The village of Museypur is located 30 kilometers from Lucknow, in the Barabanki district. There are several unpaved roads to the entrance to the village. 900 people live here in simple huts. Most are scantily clad. Nobody has more than a dollar a day to live on.

There is a small infirmary in the middle of the village. Simple wooden beds with raffia mats serve as hospital beds. Currently, Dr. Pankay Kumar, who occasionally holds office hours here, most of the patients suffer from infectious diseases. Malaria and dengue are very common in the monsoon season. There are few chronically ill patients, and now and then someone has heart problems. “But we don't even have the option of doing a diabetes test or other tests,” explains Kumar. When asked about the subject of data acquisition and documentation, the villagers just shake their heads in disbelief. “We doctors remember what certain patients are suffering or have suffered from.
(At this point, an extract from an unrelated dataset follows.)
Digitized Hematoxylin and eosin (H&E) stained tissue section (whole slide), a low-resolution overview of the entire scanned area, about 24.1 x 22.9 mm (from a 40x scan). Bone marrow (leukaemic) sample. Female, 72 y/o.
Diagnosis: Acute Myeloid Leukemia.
We do not document data. "

At Dr. Derendra Verma, owner of a small hospital in the neighboring town of Safdarganj, is different. According to his own statements, he has been documenting patient data for many years. Also, says Verma, he noticed that many of his patients suffered from diabetes or high blood pressure. “Nobody has come here to collect my data,” he says.

François Decaillet is program coordinator in the India country office of the World Health Organization. When asked about NCDs, he - like Dorairaj - has a lot to say. However, Decaillet ends his remarks on the occurrence of and dealing with chronic diseases with a sentence that describes the situation much more accurately: "The Indian public health service is not yet able to deal with chronic diseases."

Martina Merten

Research on this article was made possible by a research grant from the US Pulitzer Center on Crisis Reporting, Washington.

India in numbers

  • 1.2 billion people live in India.
  • The gross domestic product (GDP) is per capita
    $ 3,408.
  • Spending on health is 4.2 percent of GDP.
  • The per capita expenditure on health is
    $ 132.
  • Public spending on health is $ 45 per capita.
  • The self-pay benefits for health are 74.4 percent. Eleven percent of the population have health insurance.